Classification: 11.5.

Nature of problem:
Spin-dependent forces between heavy quarks can be expressed in terms of vacuum expectation values of color electric and magnetic fields in the presence of a Wilson loop; their Monte Carlo computation requires the measurement of Wilson loops with two plaquette insertions on 'vertical' sides.

Solution method:
SU(3) gauge theory is simulated with a standard Monte Carlo technique, using the methods illustrated (Comp. Phys.

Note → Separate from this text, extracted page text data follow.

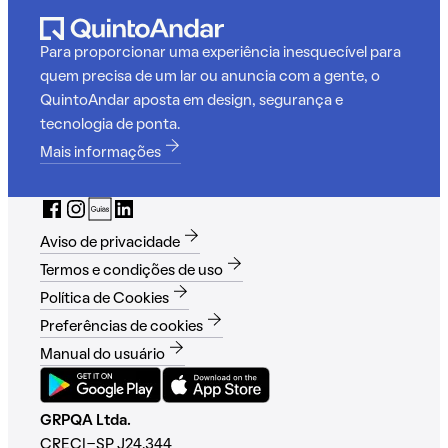
Para proporcionar uma experiência inesquecível para
quem precisa de um lar ou anuncia com a gente, o
QuintoAndar aposta em design, segurança e
tecnologia de ponta.
Mais informações
Aviso de privacidade
Termos e condições de uso
Política de Cookies
Preferências de cookies
Manual do usuário
GRPQA Ltda.
CRECI-SP J24.344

Commun. 32(1984)1) to optimize the computation on a CDC CYBER 205. Loop measurements are performed efficiently by transforming the configuration into the temporal gauge; horizontal sides of every loop are computed with the "multi-hit" technique, to improve statistics.

Restrictions:
(a) Space lattice size NS must be even.
(b) Fast memory requirements are: 55*LS*NS**3 words for version I, 30*LS**2*NS**3 words for version II, both with half-word precision arithmetic (LS = maximum separation of static quarks).
(c) Temporary mass storage requirements are: 0.55*NS**3*NT (512 word) blocks for both versions (NT = temporal lattice size).

Running time:
One iteration (20 upgradings + 1 measurement) takes 1600 CPU seconds on a two pipe CYBER 205, for a 16**3*32 lattice and half-precision arithmetic.